(SELECTED EXTRACT):
Designing effective model-as-judge evaluators

Configure model-as-judge evaluators that produce scores you correlate with human review.

Overview

When code can’t capture a quality criterion, for example whether an explanation is clear or a tone is appropriate, a ModelJudgeEvaluator lets you use a language model to score the output of another model. How well the resulting scores reflect real quality depends on how you configure the evaluator: the scoring levels, the criteria, and the evaluation steps. Careful configuration produces scores that correlate closely with human judgment; rushed or vague configuration produces scores that look precise but measure the wrong things.

This article covers the strategic decisions behind model-as-judge configuration: choosing the scoring scale, writing observable scoring levels, defining independent criteria, using evaluation steps, accounting for systematic biases, calibrating with human judgment, debugging through rationales, and reference-guided judging. For guidance on when to use a model as judge or a code-based evaluator, see Designing specific, measurable criteria in an evaluation suite. For implementation details, see Scoring with model-as-judge evaluators.

(MATERIAL SHOWN):
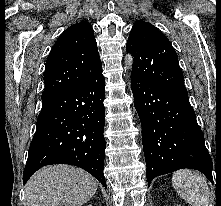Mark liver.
I'll use <instances>...</instances> for the list:
<instances>
[{
	"label": "liver",
	"instance_id": "1",
	"mask_svg": "<svg viewBox=\"0 0 221 206\" xmlns=\"http://www.w3.org/2000/svg\"><path fill=\"white\" fill-rule=\"evenodd\" d=\"M97 186L96 179L80 168L44 167L27 183V206H82L93 197Z\"/></svg>",
	"mask_w": 221,
	"mask_h": 206
}]
</instances>
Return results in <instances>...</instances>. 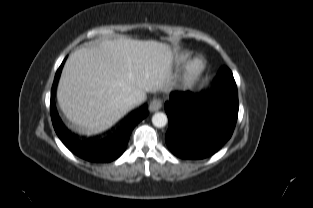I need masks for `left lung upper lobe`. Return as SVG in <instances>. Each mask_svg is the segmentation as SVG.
Segmentation results:
<instances>
[{"label":"left lung upper lobe","mask_w":313,"mask_h":208,"mask_svg":"<svg viewBox=\"0 0 313 208\" xmlns=\"http://www.w3.org/2000/svg\"><path fill=\"white\" fill-rule=\"evenodd\" d=\"M216 79L224 80V81H235L233 78V74H232L231 70L227 67H223L220 70Z\"/></svg>","instance_id":"5c2ea615"}]
</instances>
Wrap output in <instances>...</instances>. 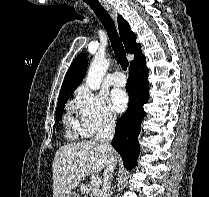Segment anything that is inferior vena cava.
<instances>
[{"label": "inferior vena cava", "instance_id": "1", "mask_svg": "<svg viewBox=\"0 0 209 197\" xmlns=\"http://www.w3.org/2000/svg\"><path fill=\"white\" fill-rule=\"evenodd\" d=\"M115 125L116 118L111 114H107L101 128H99L96 134V140L104 144L108 154V159L103 172V185L100 197H111V180L116 165V159L114 157V150L109 142L114 137Z\"/></svg>", "mask_w": 209, "mask_h": 197}]
</instances>
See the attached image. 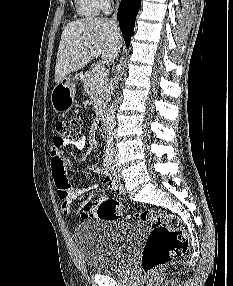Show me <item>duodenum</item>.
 I'll list each match as a JSON object with an SVG mask.
<instances>
[{
  "label": "duodenum",
  "mask_w": 233,
  "mask_h": 286,
  "mask_svg": "<svg viewBox=\"0 0 233 286\" xmlns=\"http://www.w3.org/2000/svg\"><path fill=\"white\" fill-rule=\"evenodd\" d=\"M96 127L97 130L101 133H105L106 130V123H105V119L102 115H99L97 122H96Z\"/></svg>",
  "instance_id": "duodenum-1"
}]
</instances>
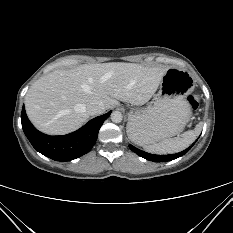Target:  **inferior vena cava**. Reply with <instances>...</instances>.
Segmentation results:
<instances>
[{"instance_id":"inferior-vena-cava-1","label":"inferior vena cava","mask_w":233,"mask_h":233,"mask_svg":"<svg viewBox=\"0 0 233 233\" xmlns=\"http://www.w3.org/2000/svg\"><path fill=\"white\" fill-rule=\"evenodd\" d=\"M87 110L91 115H100L104 113L106 108L102 102L92 101L87 105Z\"/></svg>"}]
</instances>
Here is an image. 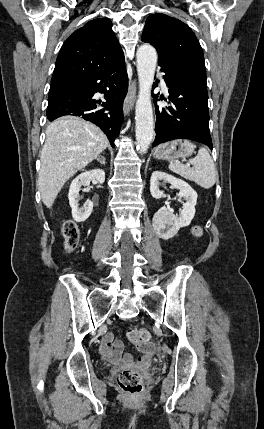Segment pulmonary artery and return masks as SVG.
<instances>
[{"instance_id":"obj_1","label":"pulmonary artery","mask_w":264,"mask_h":429,"mask_svg":"<svg viewBox=\"0 0 264 429\" xmlns=\"http://www.w3.org/2000/svg\"><path fill=\"white\" fill-rule=\"evenodd\" d=\"M161 87L164 92H167V86L165 81L161 78Z\"/></svg>"}]
</instances>
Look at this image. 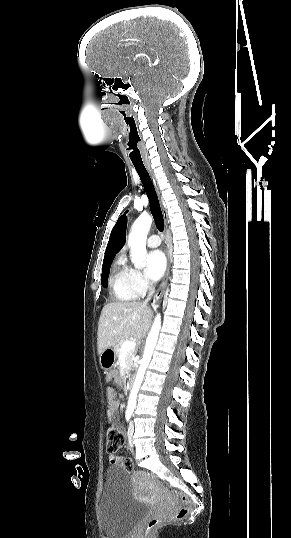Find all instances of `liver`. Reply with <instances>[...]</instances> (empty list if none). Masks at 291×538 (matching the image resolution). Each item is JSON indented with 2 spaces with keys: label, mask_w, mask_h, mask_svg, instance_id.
Segmentation results:
<instances>
[{
  "label": "liver",
  "mask_w": 291,
  "mask_h": 538,
  "mask_svg": "<svg viewBox=\"0 0 291 538\" xmlns=\"http://www.w3.org/2000/svg\"><path fill=\"white\" fill-rule=\"evenodd\" d=\"M151 318V309L142 302L107 303L99 318L98 354L128 337L142 339L149 330Z\"/></svg>",
  "instance_id": "liver-1"
}]
</instances>
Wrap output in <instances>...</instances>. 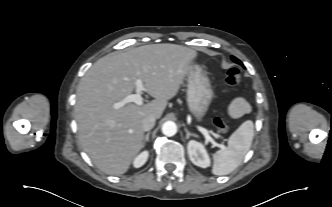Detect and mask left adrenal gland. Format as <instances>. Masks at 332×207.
Segmentation results:
<instances>
[{"label":"left adrenal gland","instance_id":"left-adrenal-gland-1","mask_svg":"<svg viewBox=\"0 0 332 207\" xmlns=\"http://www.w3.org/2000/svg\"><path fill=\"white\" fill-rule=\"evenodd\" d=\"M185 132H186V139H189L190 136H194V137L196 136L195 134L190 133L186 127H185Z\"/></svg>","mask_w":332,"mask_h":207}]
</instances>
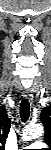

(ACTIONS TO TAKE):
1: Transcribe the passage of the model-as-judge article from "This article covers" to "with model-as-judge evaluators.".
2: According to the model-as-judge article, which three parts of an evaluator's configuration determine how well its scores reflect real quality?

(WORKED ANSWERS):
1:
This article covers the strategic decisions behind model-as-judge configuration: choosing the scoring scale, writing observable scoring levels, defining independent criteria, using evaluation steps, accounting for systematic biases, calibrating with human judgment, debugging through rationales, and reference-guided judging. For guidance on when to use a model as judge or a code-based evaluator, see Designing specific, measurable criteria in an evaluation suite. For implementation details, see Scoring with model-as-judge evaluators.

2: The scoring levels, the criteria, and the evaluation steps.